▸ Exercise goal:
Each line in the records below, from the one that contains "Ziyaretçiler, Çanakkale Savaşları’nın" to the one that contains "saati, Osmanlı el", should be reproduced exactly, the first and last included.

Extracted records
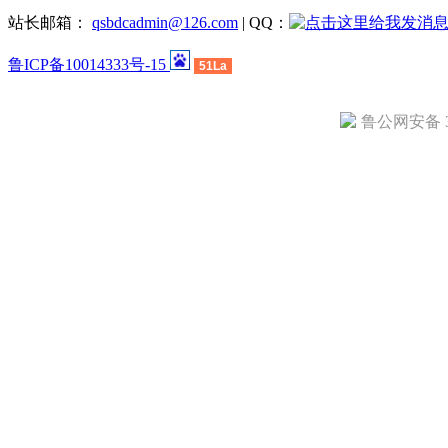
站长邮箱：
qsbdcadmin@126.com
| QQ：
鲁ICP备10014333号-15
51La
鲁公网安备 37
==
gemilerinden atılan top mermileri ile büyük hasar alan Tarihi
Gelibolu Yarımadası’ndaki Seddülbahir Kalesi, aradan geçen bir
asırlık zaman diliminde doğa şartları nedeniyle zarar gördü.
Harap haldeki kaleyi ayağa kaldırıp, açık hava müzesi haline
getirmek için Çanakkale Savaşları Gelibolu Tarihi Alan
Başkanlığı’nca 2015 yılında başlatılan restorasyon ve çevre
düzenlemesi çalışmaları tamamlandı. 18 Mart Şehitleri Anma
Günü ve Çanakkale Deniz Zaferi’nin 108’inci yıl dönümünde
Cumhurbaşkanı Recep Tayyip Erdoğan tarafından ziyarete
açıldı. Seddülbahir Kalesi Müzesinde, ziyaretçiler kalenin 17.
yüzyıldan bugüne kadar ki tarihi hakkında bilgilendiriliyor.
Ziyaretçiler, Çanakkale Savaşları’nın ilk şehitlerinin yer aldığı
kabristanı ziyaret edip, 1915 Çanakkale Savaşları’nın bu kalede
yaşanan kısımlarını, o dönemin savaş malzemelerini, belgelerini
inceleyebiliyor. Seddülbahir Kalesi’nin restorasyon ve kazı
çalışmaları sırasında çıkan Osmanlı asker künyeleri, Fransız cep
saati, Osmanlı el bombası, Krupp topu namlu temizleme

▸ Response to this task:
Ziyaretçiler, Çanakkale Savaşları’nın ilk şehitlerinin yer aldığı
kabristanı ziyaret edip, 1915 Çanakkale Savaşları’nın bu kalede
yaşanan kısımlarını, o dönemin savaş malzemelerini, belgelerini
inceleyebiliyor. Seddülbahir Kalesi’nin restorasyon ve kazı
çalışmaları sırasında çıkan Osmanlı asker künyeleri, Fransız cep
saati, Osmanlı el bombası, Krupp topu namlu temizleme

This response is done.